You can find public notices in almost any newspaper. Small print, lots of words. They are there to provide the public with easy access to information about what corporations and government agencies are doing. They provide transparency.
A pair of bills (HB2483 and HB2533) currently making their way through the Arizona legislature would allow government agencies and corporations to post public notices on their own websites as opposed to in newspapers. If legislators pass the bills it would become much harder to keep track of what our elected officials, big corporations and other government agencies are up to.
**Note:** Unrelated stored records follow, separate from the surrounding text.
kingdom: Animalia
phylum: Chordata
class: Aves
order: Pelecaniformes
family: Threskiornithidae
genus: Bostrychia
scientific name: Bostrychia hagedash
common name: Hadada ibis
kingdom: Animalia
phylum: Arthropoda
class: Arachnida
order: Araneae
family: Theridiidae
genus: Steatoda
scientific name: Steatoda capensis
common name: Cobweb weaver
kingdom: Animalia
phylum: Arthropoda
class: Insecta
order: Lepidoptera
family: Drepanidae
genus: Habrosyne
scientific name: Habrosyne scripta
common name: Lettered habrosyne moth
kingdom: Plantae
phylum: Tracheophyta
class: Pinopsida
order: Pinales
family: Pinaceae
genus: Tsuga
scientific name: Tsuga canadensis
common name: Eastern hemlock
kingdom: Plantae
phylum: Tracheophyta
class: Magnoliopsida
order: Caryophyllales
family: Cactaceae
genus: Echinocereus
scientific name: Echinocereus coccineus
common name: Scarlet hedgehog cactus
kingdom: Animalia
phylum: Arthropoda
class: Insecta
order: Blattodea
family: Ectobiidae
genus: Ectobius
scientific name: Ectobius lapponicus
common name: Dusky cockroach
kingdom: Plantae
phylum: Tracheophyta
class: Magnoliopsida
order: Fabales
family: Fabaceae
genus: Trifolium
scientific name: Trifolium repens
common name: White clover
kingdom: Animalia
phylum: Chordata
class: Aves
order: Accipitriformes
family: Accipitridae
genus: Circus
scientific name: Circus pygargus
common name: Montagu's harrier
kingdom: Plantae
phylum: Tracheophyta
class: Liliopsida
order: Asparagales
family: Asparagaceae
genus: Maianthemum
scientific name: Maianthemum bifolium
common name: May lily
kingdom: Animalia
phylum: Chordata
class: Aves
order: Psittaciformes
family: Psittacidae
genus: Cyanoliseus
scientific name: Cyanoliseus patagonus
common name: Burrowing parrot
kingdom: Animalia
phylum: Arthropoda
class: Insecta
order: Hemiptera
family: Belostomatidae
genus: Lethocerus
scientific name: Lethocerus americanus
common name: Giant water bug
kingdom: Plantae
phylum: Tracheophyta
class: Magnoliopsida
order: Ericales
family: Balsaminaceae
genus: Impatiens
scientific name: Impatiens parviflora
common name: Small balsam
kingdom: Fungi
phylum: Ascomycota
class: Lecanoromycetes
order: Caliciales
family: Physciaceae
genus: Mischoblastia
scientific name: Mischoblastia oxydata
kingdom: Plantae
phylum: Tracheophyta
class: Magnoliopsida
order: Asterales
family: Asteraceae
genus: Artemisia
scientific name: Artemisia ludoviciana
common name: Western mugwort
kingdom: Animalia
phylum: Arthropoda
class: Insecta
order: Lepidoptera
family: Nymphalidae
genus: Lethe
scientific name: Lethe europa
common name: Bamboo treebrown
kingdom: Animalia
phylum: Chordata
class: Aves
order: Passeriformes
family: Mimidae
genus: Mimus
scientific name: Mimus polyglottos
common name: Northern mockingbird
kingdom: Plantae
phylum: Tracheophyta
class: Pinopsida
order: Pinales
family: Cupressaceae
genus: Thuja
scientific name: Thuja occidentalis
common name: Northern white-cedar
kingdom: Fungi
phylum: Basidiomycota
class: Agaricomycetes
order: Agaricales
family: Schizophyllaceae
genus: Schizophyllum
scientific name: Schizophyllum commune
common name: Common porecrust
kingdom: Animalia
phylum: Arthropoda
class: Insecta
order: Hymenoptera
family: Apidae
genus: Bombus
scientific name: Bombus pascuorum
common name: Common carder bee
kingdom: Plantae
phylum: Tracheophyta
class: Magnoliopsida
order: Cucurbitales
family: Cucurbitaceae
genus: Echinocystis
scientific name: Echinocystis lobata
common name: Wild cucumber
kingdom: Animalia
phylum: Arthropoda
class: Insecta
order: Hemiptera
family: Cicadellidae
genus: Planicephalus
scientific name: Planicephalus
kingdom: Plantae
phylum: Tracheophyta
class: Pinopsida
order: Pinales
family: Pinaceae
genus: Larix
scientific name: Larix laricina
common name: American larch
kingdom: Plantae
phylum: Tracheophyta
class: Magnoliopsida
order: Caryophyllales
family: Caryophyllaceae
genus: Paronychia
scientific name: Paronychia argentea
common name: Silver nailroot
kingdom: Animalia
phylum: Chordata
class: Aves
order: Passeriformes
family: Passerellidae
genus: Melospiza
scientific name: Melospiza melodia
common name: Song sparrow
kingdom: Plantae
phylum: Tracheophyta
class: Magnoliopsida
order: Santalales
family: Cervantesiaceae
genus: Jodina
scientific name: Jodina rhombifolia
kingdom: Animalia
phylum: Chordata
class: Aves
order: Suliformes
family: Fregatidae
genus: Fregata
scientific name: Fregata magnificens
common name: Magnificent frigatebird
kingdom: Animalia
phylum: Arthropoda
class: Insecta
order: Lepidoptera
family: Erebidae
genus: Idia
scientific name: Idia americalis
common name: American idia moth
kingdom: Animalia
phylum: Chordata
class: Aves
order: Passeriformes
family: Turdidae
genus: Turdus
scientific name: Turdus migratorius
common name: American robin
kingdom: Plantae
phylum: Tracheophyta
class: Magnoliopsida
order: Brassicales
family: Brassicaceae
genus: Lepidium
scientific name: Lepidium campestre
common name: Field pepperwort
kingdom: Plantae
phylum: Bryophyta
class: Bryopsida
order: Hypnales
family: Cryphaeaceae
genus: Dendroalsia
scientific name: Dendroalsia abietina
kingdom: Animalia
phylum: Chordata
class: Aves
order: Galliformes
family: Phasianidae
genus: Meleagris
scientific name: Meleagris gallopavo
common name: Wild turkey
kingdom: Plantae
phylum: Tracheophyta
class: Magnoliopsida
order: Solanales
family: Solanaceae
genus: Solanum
Despite the small print, people do read public notices. The Arizona Newspapers Association surveyed the readership of its newspapers and received thousands of letters and emails about the value of public notice in newspapers. In Arizona, 27% of households do not have access to the Internet. Contractors, residents, civic groups, business owners, police agencies and the FBI read this content to find new business leads, what is happening in their community, who is coming in and starting a business, when government is holding hearings, how it is spending money and if there is fraud occurring. If these notices are buried on a government website, the public will never find them.
Not only that, the bills would be devastating to small weekly papers like the Williams-Grand Canyon News. Public notices keep smaller papers without a large advertising base afloat.
Without public notices, revenue would plunge at small weekly papers. Without money coming in, papers shut their doors.
Community papers are important. They are often the one and only source for local news. The Williams-Grand Canyon News regularly features stories about student achievement, sports wins and losses, new businesses and the successes of members of the community.
A good newspaper is a reflection of the community it serves. It informs readers, and is a place for folks to express their opinions. Sometimes stories make people laugh or cry. Or make them really angry.
That's a good thing.
The Williams-Grand Canyon News encourages our readers to contact their legislators in opposition to these two bills. Let them know public notices support community reporting in Williams and the Grand Canyon. Thanks for your support.